WHEN WILL THEY ARRIVE?
5. Yorman Rodriguez, OF: Everyone should make plans to go to Dayton in 2011 because there may not be a more dynamic duo than Hamilton and this teenage outfielder. He's got all the tools you could ask for, and he's just figuring out how to use them. When all is said and done, he could be the prototypical five-tool right fielder.
6. Yasmani Grandal, C: Taken No. 12 overall in last June's Draft, Grandal got a big league deal and was in Major League camp for his first Spring Training. A natural leader behind the plate, he's a slightly better defender than Mesoraco all-around but not as good a hitter. He does have pretty good pop, though. Starting in the Class A California League, Grandal could move quickly, giving the Reds a very nice problem to have.
7. Todd Frazier, 3B/OF: The 2007 supplemental first-rounder has always been a solid, if unspectacular, hitter on his way up the ladder, though he scuffled a bit in Triple-A in 2010. The real issue is finding a defensive home for him as he's largely blocked at third, outfield and at first, where he's also seen time. A future as a super-utility guy may be in the offing, where his offensive skills can be moved around from position to position.
8. Brad Boxberger, RHP: When Boxberger came out of the University of Southern California in 2009, there were questions about whether he'd be a starter or reliever long-term. Those still haven't been answered because he started well in the Carolina League but fell apart in Double-A as a reliever. He's got the power arm that might work well in short relief but the arsenal to be a starter if he can work out the kinks. He'll do that back in Double-A to start the year.
9. Juan Francisco, 3B: Francisco and Alonso make for a terrific corner-infield pair of blocked prospects. Francisco has outstanding power, though his overall hitting ability remains somewhat in question.

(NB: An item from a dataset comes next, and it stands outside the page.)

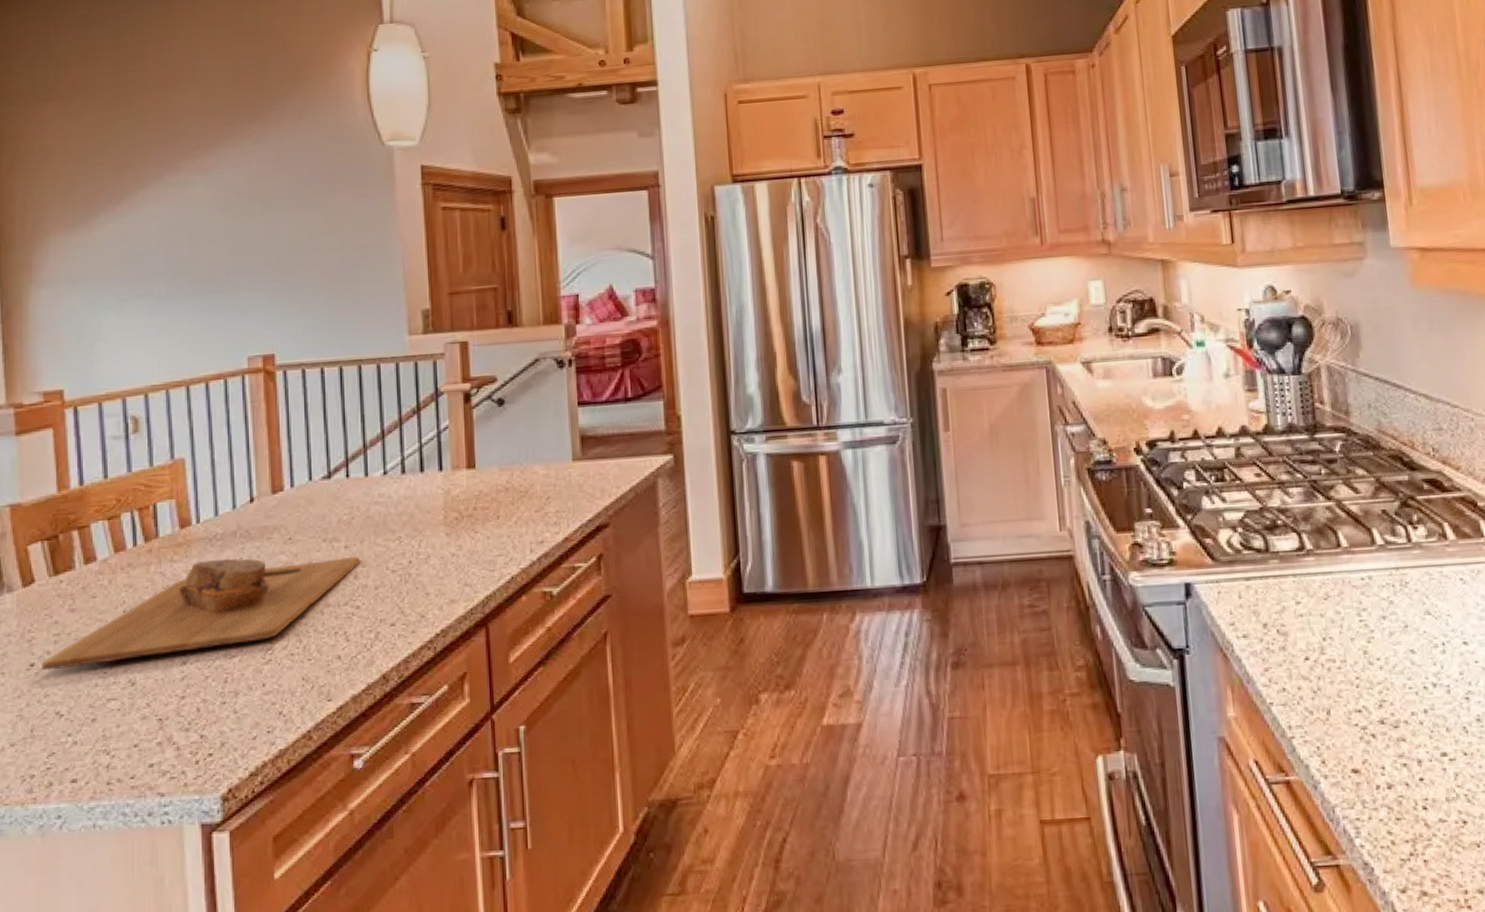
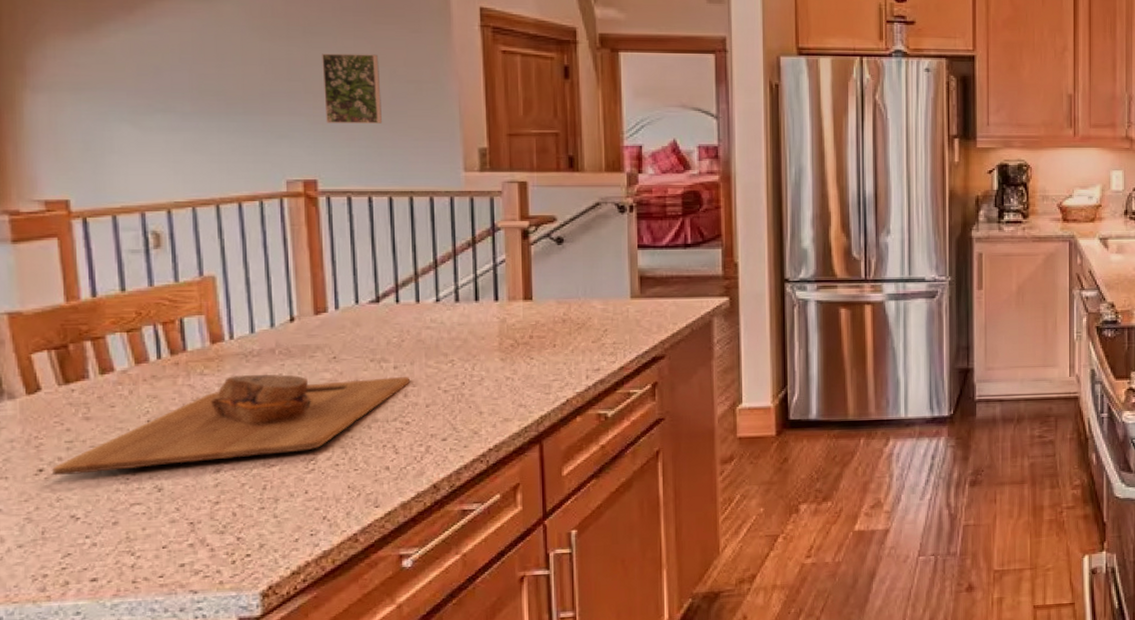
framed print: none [279,222,334,296] -> present [322,53,383,123]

His arm works well from third and he's played a little left field, but he, Alonso and even Frazier are all in the same boat.
10. Zack Cozart, SS: Shortstops who can play the position, hit for some power and steal bases aren't exactly a dime a dozen. He may never hit for a high average, but his other skills should make up for that. Paul Janish and Edgar Renteria are in the way, but Cozart could force his way into that spot at some point this season.
Under the Radar
Matt Klinker, RHP: In 2009, Klinker pitched at three levels and seemed to get better as he went up the ladder. Last year, he started in Double-A, earning a promotion to Triple-A, where he hit a bit of a wall. Still, he topped the organization in wins and strikeouts while finishing sixth in ERA. Now 26, he did get a non-roster invite to camp and the 2007 15th-rounder will likely go back to Louisville, ready to help when called.
Dave Sappelt, OF: A guy who earns MLB.com's organizational hitter of the year honors shouldn't be under the radar, but the 2008 ninth-rounder still is. He played at three levels in 2010, finished with an astounding .342/.395/.507 line along with 25 steals. Then he hit well in the Arizona Fall League and Venezuela. He's been impressing as a non-roster invitee in camp this spring and could knock on the door very soon.
Hitter of the Year -- Billy Hamilton, 2B
The transition to full-season ball won't be too tough for the speedy leadoff hitter, who will challenge for the Minor League lead in stolen bases while also finishing on the leaderboard for average and on-base percentage.
Pitcher of the Year -- Brad Boxberger
Whether he stays in the rotation or finds a home in short relief, Boxberger will make adjustments and figure out Double-A hitters in 2011. He'll continue his 10.8 K/9 ratio and then some, all while limiting hits, be it in the rotation or closing games.